**About this task**
Can you continue the forum thread about this.Request versus Request.QueryString from where it stops?

**Excerpt**
Tom P. - 27 Feb 2008 21:23 GMT
No, they are not the same.  One has a more explicit scope than the
other.

In a general sense you can do this fine with no problems but if you
have a scope change you may get different results.

In other words, if, for some reason, there is an instance or local
variable named "Request" it will conflict with the global Request
object. The odds of this happening are slim (since this is a reserved
word as well as an object name) but that's the difference - scope.

Tom P.

> Sorry if this is a bad questions, but does it matter if I use,
> this.Request.QueryString or just Request.QueryString to get my url
> parameters?  Will they both do the same?
Peter Bromberg [C# MVP] - 27 Feb 2008 21:27 GMT
The "this" keyword is a reference to the instance of the class you are "in".

**Recorded information**
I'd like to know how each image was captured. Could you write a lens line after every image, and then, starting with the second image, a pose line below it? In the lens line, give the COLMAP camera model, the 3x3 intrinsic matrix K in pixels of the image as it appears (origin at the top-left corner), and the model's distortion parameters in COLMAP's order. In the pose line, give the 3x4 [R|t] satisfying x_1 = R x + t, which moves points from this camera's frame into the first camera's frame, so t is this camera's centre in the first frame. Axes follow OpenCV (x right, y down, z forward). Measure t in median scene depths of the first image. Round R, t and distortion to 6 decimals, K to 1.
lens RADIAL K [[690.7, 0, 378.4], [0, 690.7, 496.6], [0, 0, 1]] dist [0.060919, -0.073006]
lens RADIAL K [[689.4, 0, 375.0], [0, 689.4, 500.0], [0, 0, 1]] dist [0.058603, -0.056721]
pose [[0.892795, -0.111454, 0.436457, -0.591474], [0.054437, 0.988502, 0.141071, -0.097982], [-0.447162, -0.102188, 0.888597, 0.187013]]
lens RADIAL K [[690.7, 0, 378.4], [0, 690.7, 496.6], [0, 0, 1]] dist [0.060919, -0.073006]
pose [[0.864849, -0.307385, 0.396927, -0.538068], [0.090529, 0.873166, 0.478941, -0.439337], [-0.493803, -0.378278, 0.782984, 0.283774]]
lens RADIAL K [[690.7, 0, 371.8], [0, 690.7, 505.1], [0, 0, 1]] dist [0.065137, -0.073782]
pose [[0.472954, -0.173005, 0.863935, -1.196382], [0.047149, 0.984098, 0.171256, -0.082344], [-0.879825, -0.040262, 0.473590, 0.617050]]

**Output for this task**
So for the example you show, it should not matter. "this" also can be used to
disambiguate a local variable or argument from a field:

public class TestMe
{
string name;
public TestMe (string name)
{
this.name = name;
}
}
-- Peter
Site: http://www.eggheadcafe.com
UnBlog: http://petesbloggerama.blogspot.com
Short Urls & more: http://ittyurl.net

> Sorry if this is a bad questions, but does it matter if I use,
> this.Request.QueryString or just Request.QueryString to get my url
> parameters?  Will they both do the same?